Vor uns liegt ein Haushaltswerk, das in den letzten Wochen gedruckt und gebunden wurde.

Seit dem 24. Februar und durch die Ereignisse in der Ukraine könnte es Makulatur sein.

Der Angriffskrieg des russischen Autokraten auf die Ukraine hat auch in Deutschland vieles verändert und wird es noch drastischer verändern. Viele Menschen in der Ukraine sind gestorben, viele Wohnhäuser, Schulen, Krankenhäuser zerstört. Aber auch bei uns hat sich manches schlagartig verändert: Der Heizölpreis hat sich seit Jahresbeginn verdoppelt, der Strompreis schießt scheinbar unaufhörlich in die Höhe, und vieles wird uns noch deutlicher treffen, wenn auch bei weitem nicht so wie die Menschen in der Ukraine.

Vieles von dem, was gestern noch gegolten hat und was wir für richtig gehalten haben, gilt nicht mehr. Niemand weiß, was morgen passieren wird. Alles ist möglich.

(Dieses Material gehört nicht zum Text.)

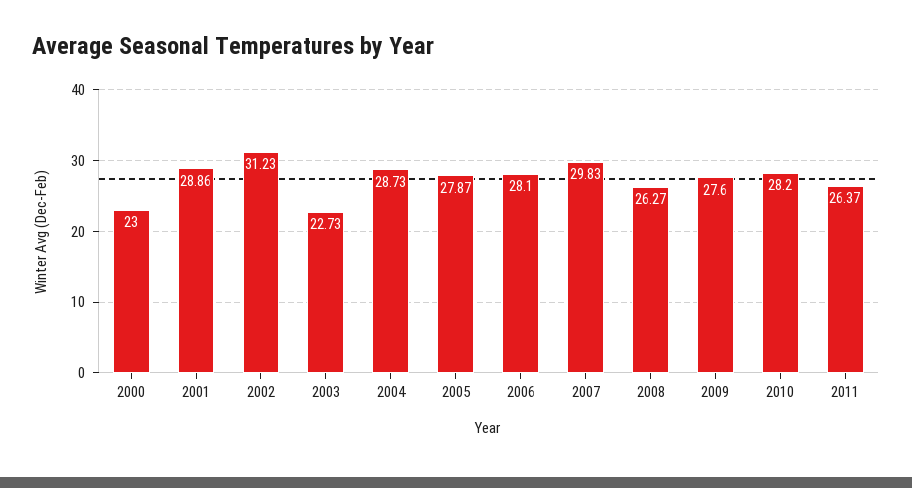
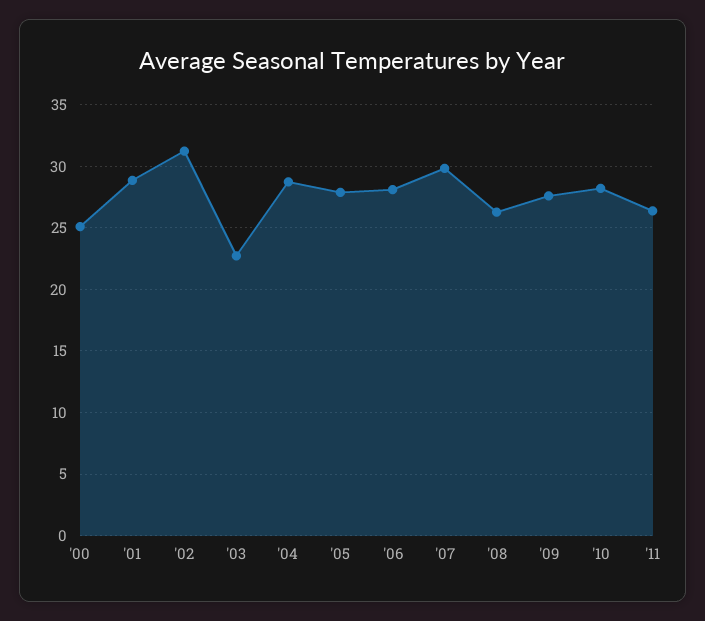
2000: 23 -> 25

Die Katastrophe eines massiven Einsturzes von volkswirtschaftlichen Strukturen und Säulen ist nicht auszuschließen, mit allen dann verheerenden, auch sozialen Folgen für die Menschen und den finanziellen für unsere Städte und Gemeinden.

Wenn wir heute über einen Haushalt reden, dann kann dies eigentlich nur ein Krisenhaushalt sein, der möglichst alles ausblendet, was nicht unbedingt –  auch rechtlich –  als Verpflichtung gesehen werden kann.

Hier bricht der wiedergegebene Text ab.